Saat bertemu Cosmo di sebuah hotel, Julianne menyapa dengan senyum 500 watt-nya. Tentu saja ia terlihat sempurna, dalam balutan cashmere sweater berwarna hitam, dan glossy leather flats dari koleksi Sole Society terbarunya. Wanita ini memenangkan kontes Dancing With the Stars di tahun 2007, kemudian merilis album country, serta membintangi film Rock of Ages dan Footloose. Julianne adalah tipikal triple threat yang sudah tidak mudah Anda temukan di Hollywood.

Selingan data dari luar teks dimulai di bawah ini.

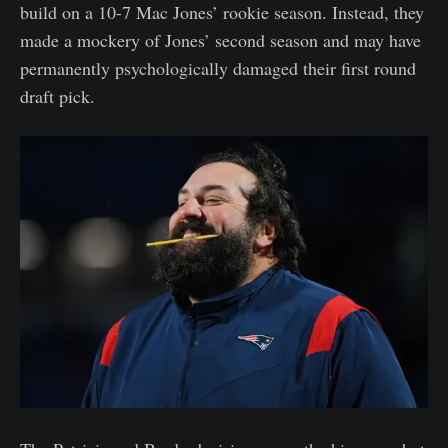
build on a 10-7 Mac Jones’ rookie season. Instead, they
made a mockery of Jones’ second season and may have
permanently psychologically damaged their first round
draft pick.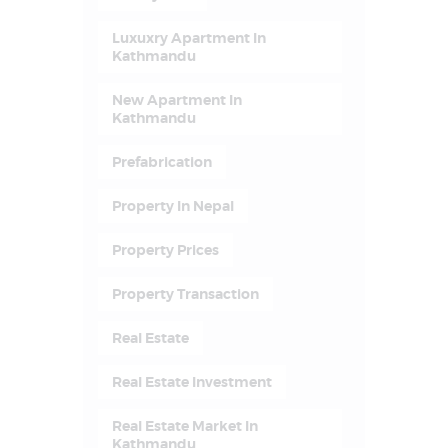
Luxuxry Apartment In
Kathmandu
New Apartment In
Kathmandu
Prefabrication
Property In Nepal
Property Prices
Property Transaction
Real Estate
Real Estate Investment
Real Estate Market In
Kathmandu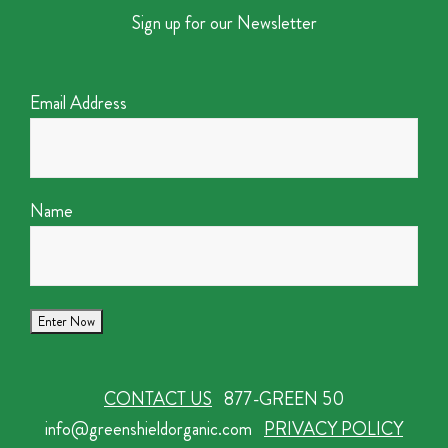
Sign up for our Newsletter
Email Address
Name
CONTACT US
877-GREEN 50
info@greenshieldorganic.com
PRIVACY POLICY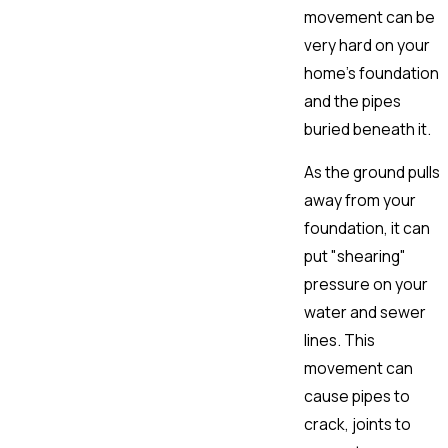
movement can be
very hard on your
home's foundation
and the pipes
buried beneath it.
As the ground pulls
away from your
foundation, it can
put "shearing"
pressure on your
water and sewer
lines. This
movement can
cause pipes to
crack, joints to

Pembawaan manis ini menjadi salah satu alasan mengapa sutradara Lasse Hallstrom hampir saja tidak meng-casting Julianne dalam film yang diadaptasi dari novel karya Nicholas Sparks, Safe Heaven. Ia menonton audisi Julianne dan Josh Duhamel via Skype.
Advertisement
“Tadinya saya memiliki persepsi bahwa ia hanya seorang wanita cantik yang sepertinya tidak punya lingkup emosi yang luas,” ungkap Lasse.
Safe Heaven berkisah mengenai Katie, seorang wanita yang selamat dari pelecehan mantan kekasihnya. Ia kabur ke North Carolina, kemudian ia belajar untuk membuka diri dan menerima cinta dari seorang duda tampan. Josh Duhamel, yang berperan sebagai sang duda, beranggapan bahwa Julianne mampu memerankannya dengan baik.

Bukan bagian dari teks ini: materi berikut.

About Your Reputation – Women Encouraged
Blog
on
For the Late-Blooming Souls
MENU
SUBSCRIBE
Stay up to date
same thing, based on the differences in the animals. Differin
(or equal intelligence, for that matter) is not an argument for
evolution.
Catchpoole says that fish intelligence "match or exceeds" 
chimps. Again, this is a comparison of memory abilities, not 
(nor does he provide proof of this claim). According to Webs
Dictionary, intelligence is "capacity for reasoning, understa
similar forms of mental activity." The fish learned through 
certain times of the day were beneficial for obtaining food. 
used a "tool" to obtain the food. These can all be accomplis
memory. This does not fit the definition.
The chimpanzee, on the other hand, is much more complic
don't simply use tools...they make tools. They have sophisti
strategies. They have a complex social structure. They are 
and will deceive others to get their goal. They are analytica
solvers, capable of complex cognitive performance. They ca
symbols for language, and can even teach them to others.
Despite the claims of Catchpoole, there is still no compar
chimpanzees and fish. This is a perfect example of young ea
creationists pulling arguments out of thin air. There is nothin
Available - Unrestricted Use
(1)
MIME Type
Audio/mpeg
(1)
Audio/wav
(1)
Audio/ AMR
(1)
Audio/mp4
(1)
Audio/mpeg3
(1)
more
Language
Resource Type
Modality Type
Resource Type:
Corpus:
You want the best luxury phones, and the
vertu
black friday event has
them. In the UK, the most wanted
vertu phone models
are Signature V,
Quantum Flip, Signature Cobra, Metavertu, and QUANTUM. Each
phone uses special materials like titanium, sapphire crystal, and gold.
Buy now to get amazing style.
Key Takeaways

“Saya mengatakan pada Lasse, ‘Ada kesedihan di ruangan tersebut, sesuatu yang lebih complicated yang perlu dimiliki oleh karakter tersebut. Dan itu yang Julianne miliki.’” Julianne kembali berusaha di audisi kedua dan mendapatkan peran tersebut. Lasse mengungkapkan bahwa ia terkejut menemukan sesuatu yang berbeda ketika melihat aktris ini lebih dekat lagi: Seorang wanita yang jujur, direct dan sangan fearless. Ia lebih terkejut lagi saat mengetahui bahwa sang aktris, yang tampaknya terbentuk dengan sempurna, memiliki kesedihannya sendiri, cerita tersembunyinya mengenai pelecehan.
A SECRET PAST
Di umur 10 tahun, Julianne sudah memikirkan dengan sangat detail tujuan yang ingin ia capai. “Saat memasuki usia 18 tahun, saya ingin menjadi penari profesional: Saya pun mengikuti Dancing With the Stars. Di umur 19 tahun, saya ingin menjadi seorang penyanyi, dan saat itu album pertama saya rilis. Saya juga pernah mengatakan bahwa di umur 22 tahun saya ingin menjadi seorang bintang film...”

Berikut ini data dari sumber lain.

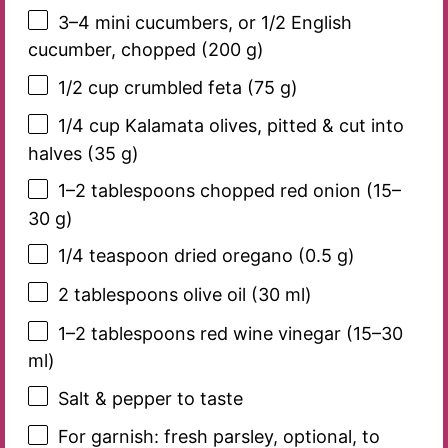
3
–
4
mini cucumbers, or 1/2 English
cucumber, chopped (
200 g
)
1/2 cup
crumbled feta (
75 g
)
1/4 cup
Kalamata olives, pitted & cut into
halves (
35 g
)
1
–
2
tablespoons chopped red onion (
15
–
30
g)
1/4 teaspoon
dried oregano (
0.5 g
)
2 tablespoons
olive oil (
30
ml)
1
–
2
tablespoons red wine vinegar (
15
–
30
ml)
Salt & pepper to taste
For garnish: fresh parsley, optional, to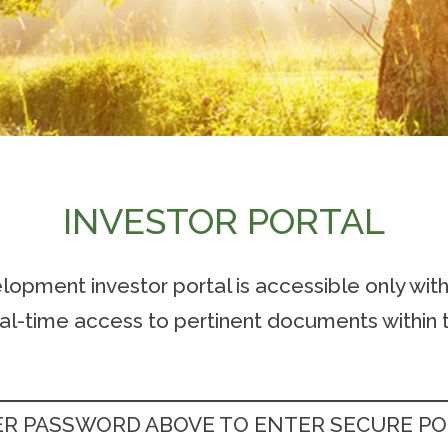
INVESTOR PORTAL
pment investor portal is accessible only wit
eal-time access to pertinent documents within t
R PASSWORD ABOVE TO ENTER SECURE P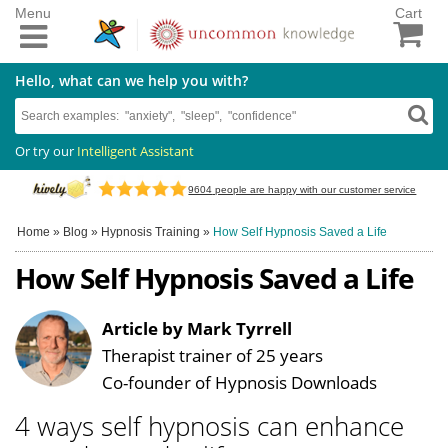
Menu
Cart
Hello, what can we help you with?
Or try our
Intelligent Assistant
9604
people are happy with our customer service
Home
»
Blog
»
Hypnosis Training
»
How Self Hypnosis Saved a Life
How Self Hypnosis Saved a Life
Article by Mark Tyrrell
Therapist trainer of 25 years
Co-founder of Hypnosis Downloads
4 ways self hypnosis can enhance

Saat ini Julianne berusia 24 tahun, dan ia sudah berjuang untuk memenuhi impiannya ini sejak tumbuh besar di Utah, South Jordan. Orangtua dan kakek nenek Julianne semuanya adalah penari, jadi sebagai anak paling kecil dari lima bersaudara, ia pun tumbuh besar performing bersama keluarganya. Orangtuanya berpisah kala ia berumur 10 tahun. Waktu itu, kakaknya yang bernama Derek sedang belajar menari di sebuah akademi bergengsi di London, Italia Conti Academy of the Arts. Jadi saat ada kesempatan, ia langsung bergabung dengan sang kakak. Julianne pun memenangkan beasiswa selama lima tahun, latihan terus-menerus, sehingga akhirnya jarang berkomunikasi dan bertemu dengan keluarganya. Ia menjadi seorang world-class dancer..namun dengan bayaran yang tidak
kecil.
“Saya seorang anak berusia 10 tahun yang terlihat seperti sudah berumur 28 tahun, menjadi seorang penari yang sangat sensual,” ungkapnya. Senyum menggoda adalah topengnya. “Saya menjadi anak kecil yang tersiksa, yang harus memasang topeng seksi karena ini adalah pekerjaan dan hidup saya. Namun hati saya masih sama, saya adalah seorang anak yang innocent, mendambakan cinta yang besar.”
Kenyataan bahwa orangtuanya berada jauh darinya, membuat orang-orang dewasa di sekitar Julianne mengambil keuntungan darinya. “Ketika masih di London, saya mengalami pelecehan secara mental, fisik, semuanya,” ujarnya. Dengan cara apa dan oleh siapa tepatnya, ia menolak untuk mengatakannya. Baginya, “Saya orang yang sangat pemaaf, dan saya tidak mau menyakiti siapapun. Apa yang sudah berlalu adalah kisah
lama.” Semburat emosi membuat wajahnya selalu ceria tampak sedikit tegang. Hal ini makin memburuk, ungkapnya. “Saat saya mulai memasuki masa puber, saat saya mulai menjadi seorang wanita dan berhenti menjadi seorang gadis kecil.”
“Ini momen paling buruk yang pernah saya alami saat berada di London. Seorang mengatakan bahwa bila saya kembali ke Amerika, ada tiga hal yang akan terjadi. Pertama: Saya tidak akan memiliki apapun. Kedua: Saya akan bekerja di Whataburger. Dan ketiga: Saya akan berakhir sebagai wanita panggilan. Jadi seolah-olah saya tidak bisa kembali, saya harus menjadi orang ini.”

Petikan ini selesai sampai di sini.